A minha resposta serve para qualquer país. A verdade é que ninguém sabe o que aí virá. Pode-se especular, fazer previsões, etc, mas o comportamento humano é complicado. Além disso, a evolução tecnológica está numa fase que não conseguimos compreender a sua totalidade. O que assistimos agora é ao cliché de que o meio é a mensagem. 

Na Índia os cinemas estão a lutar muito. Vários fecharam e muita gente habituou-se a ver as coisas nas suas casas, em telemóveis. Mas os indianos ainda não têm grandes alternativas quando saem à rua para se divertir, a não ser ir aos restaurantes e ao cinema. Claro que temos vários eventos em pubs, clubes de comédia, mas como saída à rua em família, o cinema ainda tem o seu poder. Por isso, embora ninguém realmente saiba, acredito que o cinema possa fazer um grande retorno daqui a 6 meses ou um ano. 

E até mesmo a palavra “conteúdo”, que se tornou famosa recentemente, poderá mudar. Hoje sinto que argumentistas e realizadores têm pouco a dizer sobre o tema, e essas decisões ficam para os produtores e os homens de fato, os executivos.

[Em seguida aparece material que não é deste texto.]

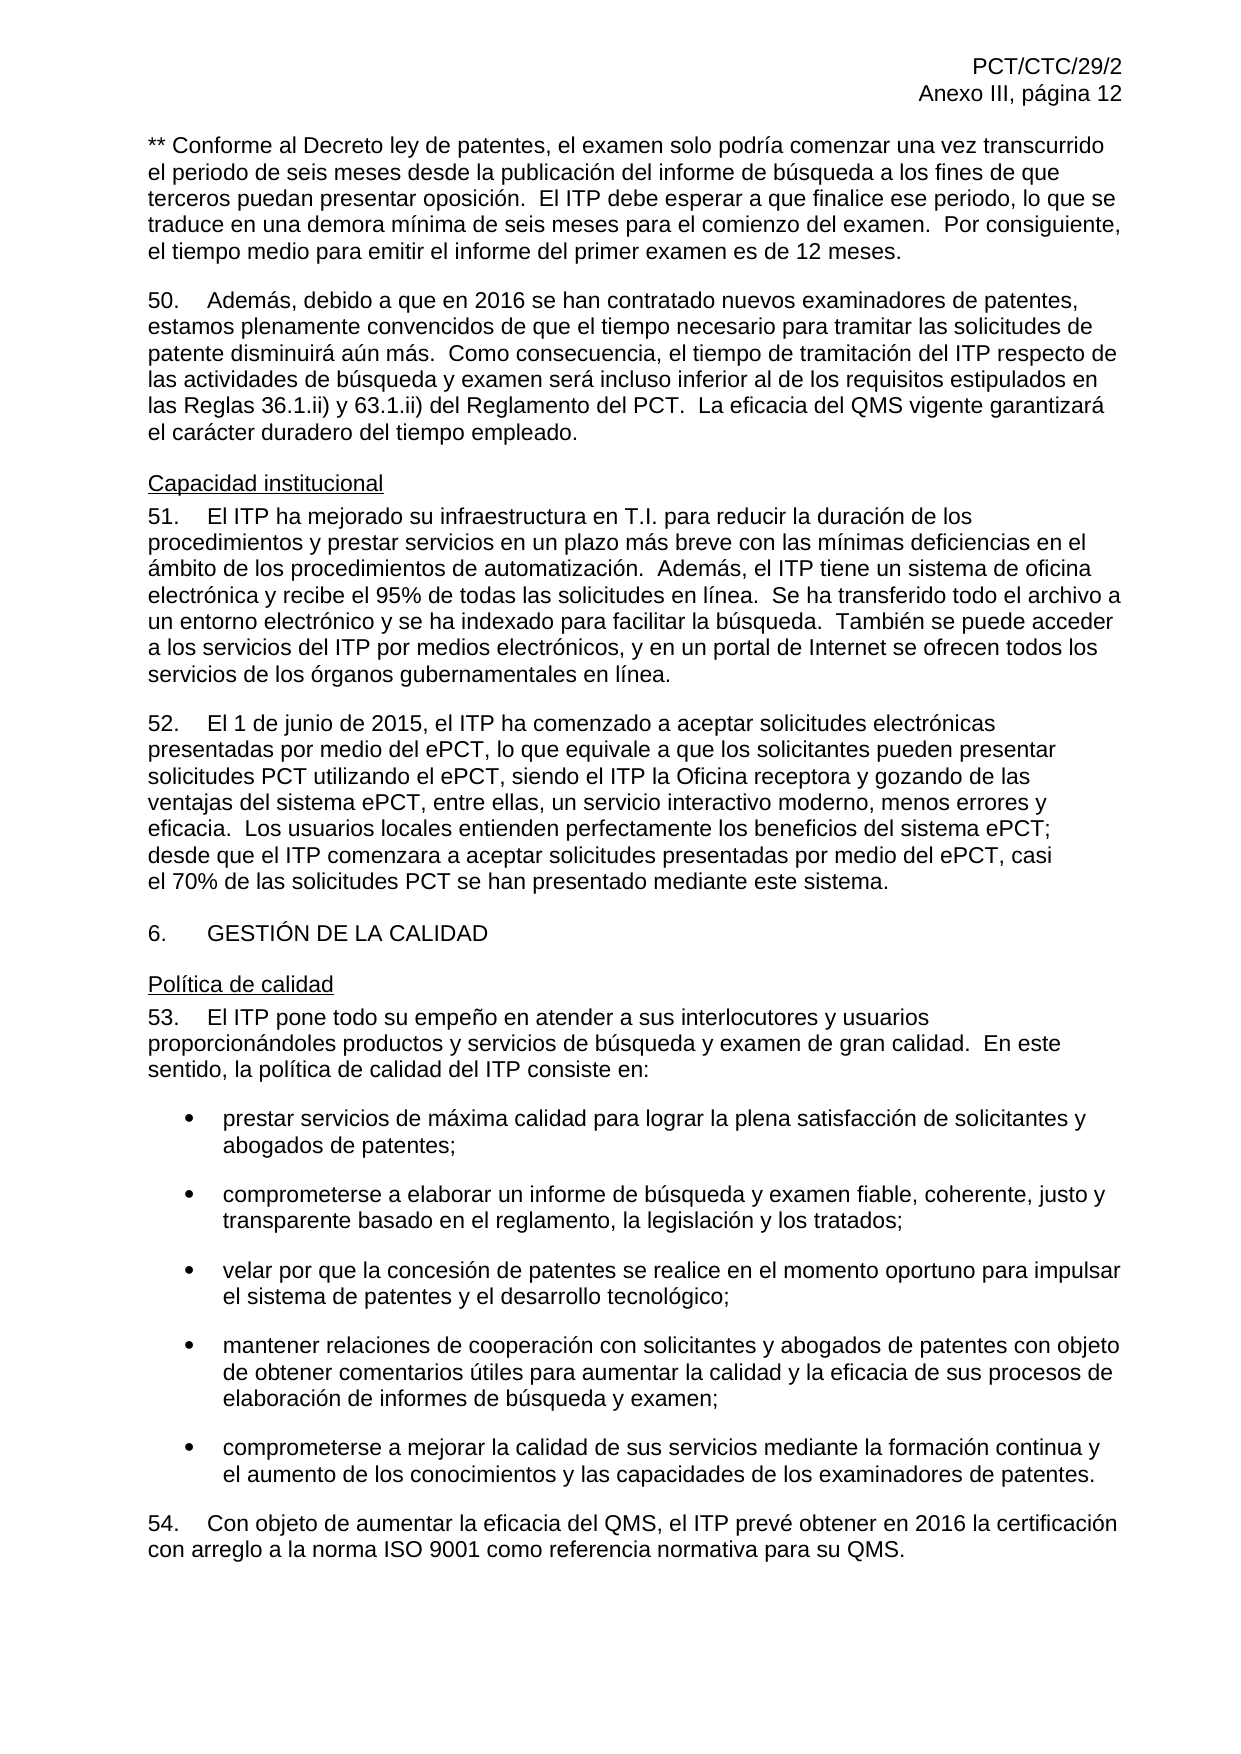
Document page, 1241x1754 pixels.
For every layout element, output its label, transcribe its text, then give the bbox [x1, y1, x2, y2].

Até em relação aos algoritmos que te dizem o que deves ver, creio que vai haver uma correção. Nada dura para sempre.

Falando agora desta sua experiência como jurado da competição internacional do Festival do Cairo, sente que a sua presença aqui ajuda-o a manter os olhos no pulsar do cinema mundial?

Sim, mas igualmente dá para observar o trabalho de curadoria dos festivais. O que estão a selecionar, o que definem como limites de arte e cinema. E vemos igualmente o que jovens cineastas estão a fazer, ou a não fazer, além de nos encontrarmos com outros membros do júri provenientes de culturas diferentes. Podemos assim observar as suas concepções sobre o cinema. É uma enorme fonte de aprendizagem. Veja, o Emir Kusturica está aqui como presidente do júri. Só o poder ouvir a sua visão sobre cinema é como se fosse uma masterclass.

Sim, mas essas diferentes conceções  e visões sobre o cinema vão gerar certamente longas discussões sobre os filmes a premiar (risos)…

Claro, mas estou pronto para a luta (risos).  A minha carreira tem sido feita com os prémios que ganhei e a aclamaçãoda  crítica. Tenho plena consciência que estes prémios têm muito mais a dizer a esses realizadores que ao júri que os distingue. E sei que esses prémios podem ter um impacto muito sério na vida de uma pessoa, por isso trabalho sempre a pensar nesses cineastas e nos seus filmes. Sou como eles, travei as mesmas batalhas. 

E já que falou em jovens cineastas, que conselhos deixa especialmente para aqueles que estão agora  a entrar neste mundo? 

Especialmente na Índia, existe um problema. As pessoas pensam que pelo facto dos meus filmes terem feito o circuito dos festivais, sou um perito na matéria. (risos) Então perguntam-me como podem se candidatar a esses eventos, qual a estratégia que devem usar, etc. Eu pergunto sempre se já acabaram os seus filmes e muitos dizem que ainda não. Logo aí digo-lhes que essa é uma forma errada de encarar as coisas. Primeiro fazes o filme em que acreditas e só depois lidas com tudo o resto. Conheço mesmo realizadores que estão a mudar e remontar os seus filmes, os títulos, etc, para levarem os seus filmes a esses festivais. A meu ver essa não é uma boa forma de agir. 

E há muitos realizadores que fazem apenas o que chamamos “filmes para festival de cinema”, como se fosse um género.

Sim e isso não tem sentido. Além disso, aconselho sempre a serem destemidos perante eles mesmo e as suas histórias de vida. Eles têm de mostrar como veem o mundo em vez de tentarem se moldar ao que um festival quer ou um outro cineasta oferece.